5.2 The minimal amount of predictors

For the blind-test areas, the best predictions were achieved using predictors indicative of relative elevation, for example, the terrain derivatives slope, TR and TPI, as opposed to absolute elevation from DEMs. We explain this by the fact that the gullies are found in raised marine fine-grained deposits at varying elevations between the study areas (Figures 1 and 2). Because the model was trained on ground truth data located at elevations between approximately 100 and 180 m a.s.l., the pre-trained model was unable to detect gullies at lower elevations. We, therefore, stress that using elevation data as a predictor should be used with caution when predicting blind-test areas.

Unlike similar studies delineating gullies with the usage of over a dozen independent predictors (Band et al., 2020; Setargie et al., 2023), we show that a promising delineation of gullies can be achieved by only using three predictor layers derived from high-resolution elevation data. Although we recognize that adding additional predictor variables, such as curvature- or slope of slope terrain derivatives and categorial land-use maps, could potentially improve the performance of our models, we argue that having few predictors makes our approach more accessible and applicable in other areas for future mapping.

5.3 The applicability of pre-trained models to blind-test areas

The robustness of a model increases when successful predictions are not limited to trained areas but also manage to predict in blind-test areas for other regions (Sarker, 2021). As we do not have ground truth data of our blind-test areas, we rely on overlay analysis between the vector-line reference dataset with post-processed predictions. Our results show that the post-processed predictions broadly intersect with the reference dataset (>71.2%). If we only regard the blind-test areas with similar geological settings, namely, Romerike N and Byneset, the coverage of intersecting gullies increases to >91.7%, indicating that the model manages to accurately identify gullies. Similarly, Romerike N and Byneset score significantly higher in length-weighted overlap compared with Orkdal and Stadsbygd, reflecting that large stretches of the reference dataset overlap with the pre-trained models. The difference in geological setting can explain the discrepancy of lower length-weighted overlapping values for Orkdal and Stadsbygd. In these areas, the gullies are much shorter and less branched into networks compared with the gullies used in the ground truth dataset. Future incentives to train the model specifically for these settings or to include them in the training dataset might increase the model's performance.

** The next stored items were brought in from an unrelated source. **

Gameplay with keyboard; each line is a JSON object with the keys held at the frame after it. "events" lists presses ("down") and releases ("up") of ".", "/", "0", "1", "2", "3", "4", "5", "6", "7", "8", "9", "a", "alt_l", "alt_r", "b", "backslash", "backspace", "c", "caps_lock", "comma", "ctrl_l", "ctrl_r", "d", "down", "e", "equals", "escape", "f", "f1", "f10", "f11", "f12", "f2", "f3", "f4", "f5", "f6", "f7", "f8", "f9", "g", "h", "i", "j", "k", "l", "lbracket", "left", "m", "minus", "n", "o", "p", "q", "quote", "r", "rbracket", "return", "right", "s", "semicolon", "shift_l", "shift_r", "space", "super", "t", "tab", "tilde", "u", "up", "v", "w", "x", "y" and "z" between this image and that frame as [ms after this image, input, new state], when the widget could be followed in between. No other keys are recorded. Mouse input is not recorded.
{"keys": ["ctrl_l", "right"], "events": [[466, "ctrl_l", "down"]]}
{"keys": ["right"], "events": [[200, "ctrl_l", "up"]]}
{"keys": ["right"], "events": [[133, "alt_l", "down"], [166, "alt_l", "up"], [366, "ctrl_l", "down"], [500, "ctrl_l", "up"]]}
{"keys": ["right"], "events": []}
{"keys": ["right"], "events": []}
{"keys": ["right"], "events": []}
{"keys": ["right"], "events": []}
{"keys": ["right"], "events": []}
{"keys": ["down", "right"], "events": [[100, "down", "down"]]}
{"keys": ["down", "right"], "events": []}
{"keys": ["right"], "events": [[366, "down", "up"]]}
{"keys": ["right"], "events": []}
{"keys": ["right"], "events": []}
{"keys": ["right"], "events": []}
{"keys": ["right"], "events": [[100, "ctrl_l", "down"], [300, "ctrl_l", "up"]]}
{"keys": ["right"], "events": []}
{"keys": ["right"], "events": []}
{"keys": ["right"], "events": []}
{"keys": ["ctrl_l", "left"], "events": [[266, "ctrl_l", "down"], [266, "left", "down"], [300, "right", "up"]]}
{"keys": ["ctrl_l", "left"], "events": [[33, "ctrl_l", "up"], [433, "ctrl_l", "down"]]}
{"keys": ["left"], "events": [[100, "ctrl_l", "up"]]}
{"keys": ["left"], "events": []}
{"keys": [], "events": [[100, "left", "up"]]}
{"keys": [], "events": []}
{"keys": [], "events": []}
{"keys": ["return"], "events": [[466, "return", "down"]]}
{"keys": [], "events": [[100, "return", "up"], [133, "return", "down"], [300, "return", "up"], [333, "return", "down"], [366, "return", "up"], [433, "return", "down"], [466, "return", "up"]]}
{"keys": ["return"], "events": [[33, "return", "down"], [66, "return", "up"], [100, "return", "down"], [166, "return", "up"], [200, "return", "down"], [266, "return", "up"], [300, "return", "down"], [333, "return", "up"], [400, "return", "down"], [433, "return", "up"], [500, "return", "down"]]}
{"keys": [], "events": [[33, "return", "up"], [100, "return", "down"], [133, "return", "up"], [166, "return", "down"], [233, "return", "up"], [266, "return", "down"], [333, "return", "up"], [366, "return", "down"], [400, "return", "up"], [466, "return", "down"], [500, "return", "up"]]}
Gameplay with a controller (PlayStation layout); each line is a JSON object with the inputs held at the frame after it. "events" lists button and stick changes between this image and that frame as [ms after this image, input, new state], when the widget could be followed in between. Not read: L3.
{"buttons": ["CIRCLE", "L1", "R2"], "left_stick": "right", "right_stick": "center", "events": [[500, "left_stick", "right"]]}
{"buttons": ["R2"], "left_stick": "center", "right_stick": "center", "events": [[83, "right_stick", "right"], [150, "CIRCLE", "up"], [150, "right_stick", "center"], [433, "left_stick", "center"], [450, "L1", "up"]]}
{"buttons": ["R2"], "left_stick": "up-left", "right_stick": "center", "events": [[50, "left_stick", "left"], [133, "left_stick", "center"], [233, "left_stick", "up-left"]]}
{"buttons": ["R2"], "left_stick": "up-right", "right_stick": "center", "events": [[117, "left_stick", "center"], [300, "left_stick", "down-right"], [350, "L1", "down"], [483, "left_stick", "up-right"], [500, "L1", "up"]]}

We noticed that the delineation of the predictions was improved by using the combined predictions of Settings 1 and 2. This improved performance is also reflected by higher length-weighted overlap values for all blind-test areas, increasing the length-weighted overlap by an average of +10%. Similar to the studies of Arabameri et al. (2021) and Roy and Saha (2022), which used ensemble models for forecasting areas vulnerable to gully erosion, our findings confirm that the combined products of the pre-trained models increase the overall delineation of the gullies.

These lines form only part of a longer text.